Tekstfragment:

═══

M en V hebben samen een zoon. Na het beëindigen van hun affectieve relatie maken partijen een onderhandse akte op, waarin zij verklaren dat M € 30.000 van V heeft geleend, welk bedrag hij in vijf jaar zal aflossen. Wanneer M niet terugbetaalt, vordert V betaling op grond van de overeenkomst. M ontkent geld van V te hebben geleend.
In hoger beroep stelt het hof vast dat partijen een overeenkomst ‘met een zekere inhoud’ gesloten hebben. De vraag is wat die overeenkomst precies inhoudt en welke bedoeling partijen hebben gehad bij het sluiten daarvan.
Uit de stukken blijkt dat partijen na beëindigen van hun relatie (kennelijk) geen uitvoering gegeven hebben aan de bepalingen uit het tussen hen geldende samenlevingscontract, hetgeen volgens het hof de stelling van V onderschrijft dat partijen met het opmaken van de onderhavige akte hun onderlinge (financiële) geschillen definitief en met een totaalbedrag hebben willen regelen. Het hof hecht hierbij tevens waarde aan het feit dat M bij de notaris een voorbeeld van een schuldbekentenis heeft opgevraagd en hij vervolgens zelf de tekst van de akte heeft opgesteld, waarin hij verklaart een bedrag van € 30.000 aan V verschuldigd te zijn. Daarna heeft M een betaling van € 500 aan V verricht met als omschrijving ‘tweede aflossing’ en tot een toaalbedrag van € 1.000 afgelost. Dat partijen de overeenkomst betiteld hebben als een overeenkomst tot geldlening, terwijl er feitelijk door V aan M geen geld is geleend, wijt het hof aan het gebrek aan rechtskennis op dit punt bij partijen.

═══

Getoonde gegevens:
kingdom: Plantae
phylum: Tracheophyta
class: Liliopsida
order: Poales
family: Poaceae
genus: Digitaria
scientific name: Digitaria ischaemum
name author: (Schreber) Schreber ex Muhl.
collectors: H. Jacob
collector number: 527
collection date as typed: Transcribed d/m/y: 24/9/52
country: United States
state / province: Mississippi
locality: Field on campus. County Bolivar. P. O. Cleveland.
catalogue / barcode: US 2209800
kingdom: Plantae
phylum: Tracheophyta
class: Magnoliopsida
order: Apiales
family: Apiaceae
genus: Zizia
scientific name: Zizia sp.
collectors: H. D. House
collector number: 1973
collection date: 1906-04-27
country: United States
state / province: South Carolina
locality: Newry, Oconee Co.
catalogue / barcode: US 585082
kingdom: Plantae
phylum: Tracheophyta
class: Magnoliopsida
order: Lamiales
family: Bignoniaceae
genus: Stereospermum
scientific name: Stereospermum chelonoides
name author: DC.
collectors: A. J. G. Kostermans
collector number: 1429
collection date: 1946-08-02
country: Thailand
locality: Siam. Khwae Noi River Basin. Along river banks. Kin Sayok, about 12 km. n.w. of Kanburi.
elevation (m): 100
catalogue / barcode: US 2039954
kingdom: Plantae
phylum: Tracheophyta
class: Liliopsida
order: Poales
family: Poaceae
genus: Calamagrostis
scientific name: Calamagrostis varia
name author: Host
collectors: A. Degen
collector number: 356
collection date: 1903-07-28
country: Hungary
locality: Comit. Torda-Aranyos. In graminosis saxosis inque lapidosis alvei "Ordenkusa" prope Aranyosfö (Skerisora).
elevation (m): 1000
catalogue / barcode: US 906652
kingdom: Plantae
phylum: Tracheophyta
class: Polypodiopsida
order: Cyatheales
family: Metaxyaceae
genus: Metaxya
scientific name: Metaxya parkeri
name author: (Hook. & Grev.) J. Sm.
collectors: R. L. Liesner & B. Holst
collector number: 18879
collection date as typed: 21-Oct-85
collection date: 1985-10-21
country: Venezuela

═══

Opdracht:
Zet de tekst over de schuldbekentenis tussen M en V voort na de laatste zin.

Resultaat:
Alle feiten en omstandigheden in onderling verband bezien, is het hof van oordeel dat de tussen partijen gesloten overeenkomst dient te worden aangemerkt als een vaststellingsovereenkomst in de zin van artikel 7:900 BW, waarbij partijen hebben vastgesteld dat M aan V € 30.000 dient te betalen.
Voor zover M vernietiging van de overeenkomst bepleit op grond van wilsgebreken (artikel 3:44 BW), in het bijzonder bedreiging en misbruik van omstandigheden, nu V gedreigd heeft de omgang tussen M en zijn zoon onmogelijk te maken, kan een beroep daarop naar het oordeel van het hof niet slagen. De feiten en omstandigheden die M aan zijn beroep ten grondslag heeft gelegd, zijn daartoe onvoldoende. Hierbij neemt het hof in aanmerking dat M eerst na het betrekken van hem in rechte door V (in 2011) dit beroep doet, terwijl de overeenkomst reeds in mei 2009 is gesloten en ondertekend.
Het hof veroordeelt M om aan V het restantbedrag ad € 29.000 terug te betalen.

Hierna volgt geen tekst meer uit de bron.